(Beginning of The input)

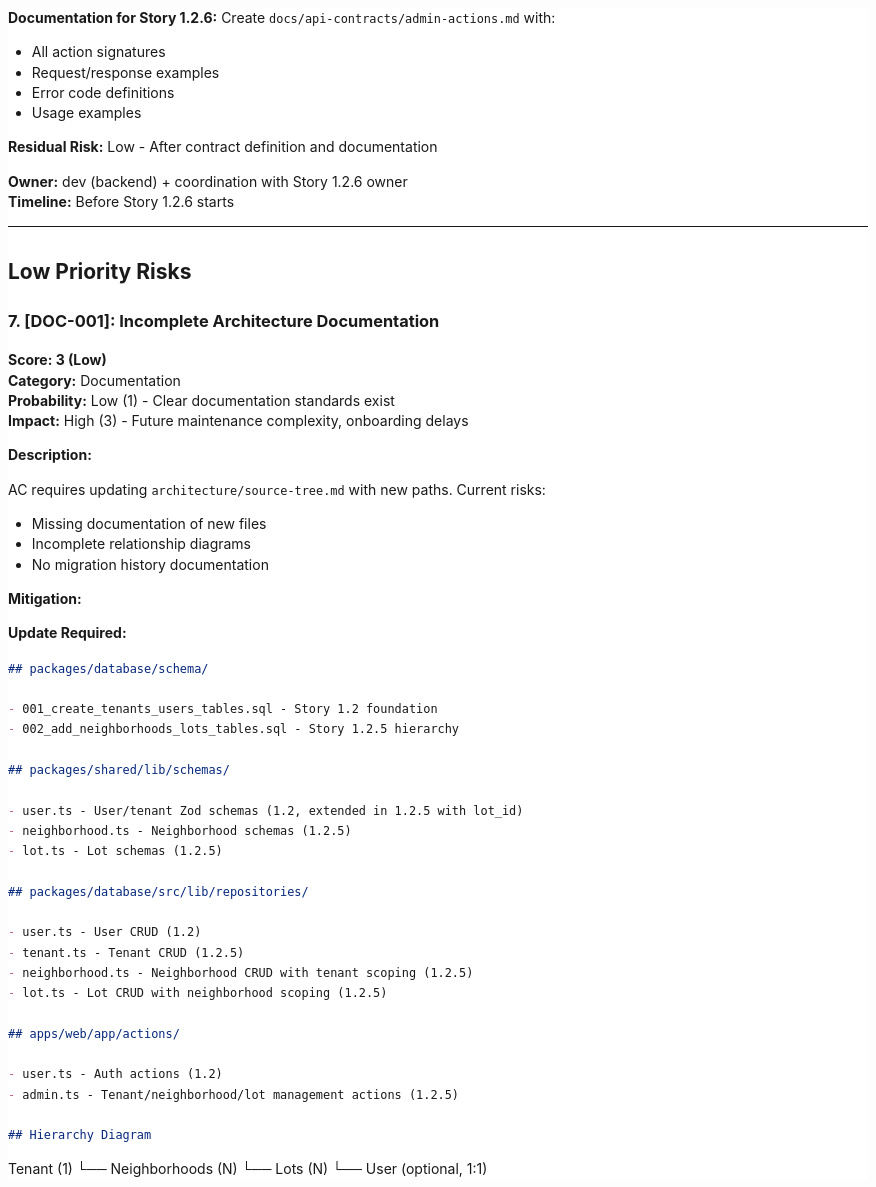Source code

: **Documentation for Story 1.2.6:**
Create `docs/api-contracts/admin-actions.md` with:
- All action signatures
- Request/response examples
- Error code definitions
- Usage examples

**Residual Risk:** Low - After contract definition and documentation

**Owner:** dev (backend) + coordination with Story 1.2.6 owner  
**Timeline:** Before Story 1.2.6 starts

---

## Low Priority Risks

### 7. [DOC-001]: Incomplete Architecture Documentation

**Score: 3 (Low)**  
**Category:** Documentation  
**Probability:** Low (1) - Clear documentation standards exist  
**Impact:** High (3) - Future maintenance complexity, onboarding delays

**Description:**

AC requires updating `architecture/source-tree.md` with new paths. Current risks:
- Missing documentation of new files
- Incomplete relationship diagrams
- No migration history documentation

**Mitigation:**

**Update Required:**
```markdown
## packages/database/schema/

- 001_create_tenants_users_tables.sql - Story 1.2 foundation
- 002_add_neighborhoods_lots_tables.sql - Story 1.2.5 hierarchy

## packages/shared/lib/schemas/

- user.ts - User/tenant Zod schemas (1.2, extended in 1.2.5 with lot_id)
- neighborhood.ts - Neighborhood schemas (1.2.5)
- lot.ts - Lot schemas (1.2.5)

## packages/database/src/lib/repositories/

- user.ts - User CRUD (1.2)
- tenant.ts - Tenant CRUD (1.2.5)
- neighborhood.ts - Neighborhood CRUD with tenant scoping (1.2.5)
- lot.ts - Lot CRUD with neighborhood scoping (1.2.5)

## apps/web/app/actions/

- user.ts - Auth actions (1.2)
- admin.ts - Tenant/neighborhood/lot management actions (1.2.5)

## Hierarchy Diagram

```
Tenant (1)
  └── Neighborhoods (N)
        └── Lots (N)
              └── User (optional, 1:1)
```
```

(End of The input)
(Beginning of The input)

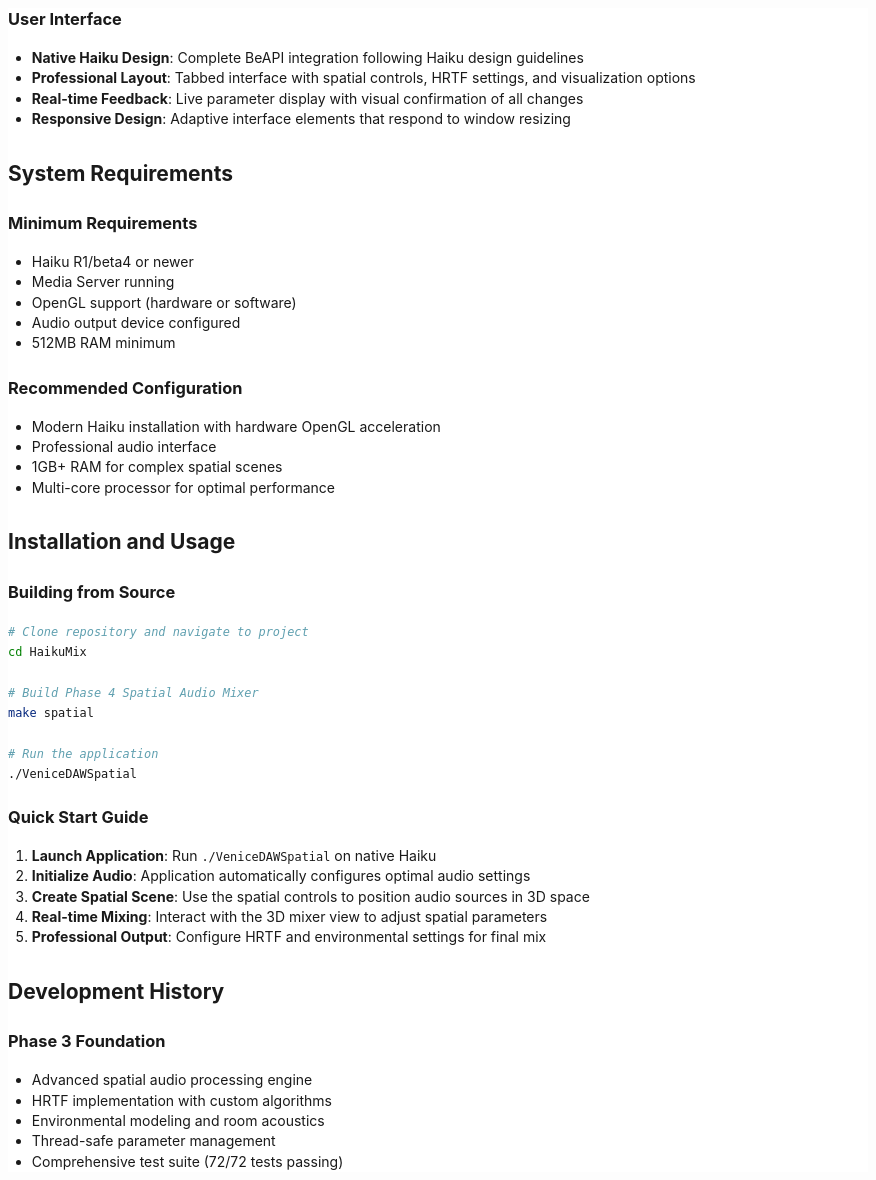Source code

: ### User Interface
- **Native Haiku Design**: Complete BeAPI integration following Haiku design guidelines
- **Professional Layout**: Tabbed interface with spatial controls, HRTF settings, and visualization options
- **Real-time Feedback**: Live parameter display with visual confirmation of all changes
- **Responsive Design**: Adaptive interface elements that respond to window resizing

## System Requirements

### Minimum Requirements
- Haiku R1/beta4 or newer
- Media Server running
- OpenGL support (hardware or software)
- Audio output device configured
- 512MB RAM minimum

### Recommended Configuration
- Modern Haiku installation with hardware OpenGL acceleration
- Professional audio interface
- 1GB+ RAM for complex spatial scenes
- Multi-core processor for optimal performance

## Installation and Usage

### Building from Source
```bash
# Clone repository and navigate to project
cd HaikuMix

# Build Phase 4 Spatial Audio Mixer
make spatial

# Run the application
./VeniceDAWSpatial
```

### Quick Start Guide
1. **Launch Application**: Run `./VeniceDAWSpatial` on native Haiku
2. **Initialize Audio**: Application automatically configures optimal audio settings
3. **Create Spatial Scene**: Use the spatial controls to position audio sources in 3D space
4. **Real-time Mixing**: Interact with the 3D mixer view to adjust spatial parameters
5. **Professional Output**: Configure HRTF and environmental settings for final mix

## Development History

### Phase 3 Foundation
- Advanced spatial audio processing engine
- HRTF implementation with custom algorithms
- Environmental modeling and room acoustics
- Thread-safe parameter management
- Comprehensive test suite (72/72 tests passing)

(End of The input)
(Beginning of The input)

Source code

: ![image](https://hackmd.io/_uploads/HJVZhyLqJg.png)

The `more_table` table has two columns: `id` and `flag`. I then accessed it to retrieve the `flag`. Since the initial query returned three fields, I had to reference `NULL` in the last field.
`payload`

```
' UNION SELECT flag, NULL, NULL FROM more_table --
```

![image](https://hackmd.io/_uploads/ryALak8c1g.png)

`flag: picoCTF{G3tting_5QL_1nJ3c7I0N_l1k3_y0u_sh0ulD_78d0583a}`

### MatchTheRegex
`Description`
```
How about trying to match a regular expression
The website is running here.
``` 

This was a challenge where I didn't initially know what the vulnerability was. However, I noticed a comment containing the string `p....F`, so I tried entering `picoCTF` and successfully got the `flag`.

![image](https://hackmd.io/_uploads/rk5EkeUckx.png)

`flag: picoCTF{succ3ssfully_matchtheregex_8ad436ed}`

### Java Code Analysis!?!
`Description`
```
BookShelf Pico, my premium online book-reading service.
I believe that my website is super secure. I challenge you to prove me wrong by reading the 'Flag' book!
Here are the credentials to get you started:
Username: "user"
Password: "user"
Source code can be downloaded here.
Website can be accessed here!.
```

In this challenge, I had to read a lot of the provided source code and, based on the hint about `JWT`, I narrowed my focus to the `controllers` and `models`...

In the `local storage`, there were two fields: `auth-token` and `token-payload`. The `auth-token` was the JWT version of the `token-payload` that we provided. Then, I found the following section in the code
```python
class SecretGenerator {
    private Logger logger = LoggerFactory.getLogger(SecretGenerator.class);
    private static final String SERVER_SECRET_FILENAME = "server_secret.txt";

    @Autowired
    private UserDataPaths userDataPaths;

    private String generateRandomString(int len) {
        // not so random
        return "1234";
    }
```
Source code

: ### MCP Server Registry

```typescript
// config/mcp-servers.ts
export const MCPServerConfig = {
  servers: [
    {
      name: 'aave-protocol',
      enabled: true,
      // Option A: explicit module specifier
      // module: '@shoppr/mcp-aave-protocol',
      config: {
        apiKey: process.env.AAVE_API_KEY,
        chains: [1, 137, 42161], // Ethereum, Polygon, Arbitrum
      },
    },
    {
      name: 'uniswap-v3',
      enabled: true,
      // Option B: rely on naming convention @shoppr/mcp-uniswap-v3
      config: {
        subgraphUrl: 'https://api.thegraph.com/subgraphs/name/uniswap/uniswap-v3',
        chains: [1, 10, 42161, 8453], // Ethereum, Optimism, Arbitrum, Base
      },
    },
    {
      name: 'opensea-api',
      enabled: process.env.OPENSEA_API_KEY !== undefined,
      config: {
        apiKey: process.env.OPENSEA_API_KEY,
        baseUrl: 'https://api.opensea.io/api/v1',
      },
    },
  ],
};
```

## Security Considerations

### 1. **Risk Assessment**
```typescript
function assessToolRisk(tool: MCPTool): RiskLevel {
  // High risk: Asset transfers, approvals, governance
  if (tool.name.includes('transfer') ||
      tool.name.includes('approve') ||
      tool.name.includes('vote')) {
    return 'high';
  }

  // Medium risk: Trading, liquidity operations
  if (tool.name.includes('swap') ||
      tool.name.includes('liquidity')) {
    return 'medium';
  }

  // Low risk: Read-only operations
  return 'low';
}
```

(End of The input)

§ **Activity**
Within the listing above, find every line containing the string "HRTF" and return it.

§ **Solution to the exercise**
- **Professional Layout**: Tabbed interface with spatial controls, HRTF settings, and visualization options
5. **Professional Output**: Configure HRTF and environmental settings for final mix
- HRTF implementation with custom algorithms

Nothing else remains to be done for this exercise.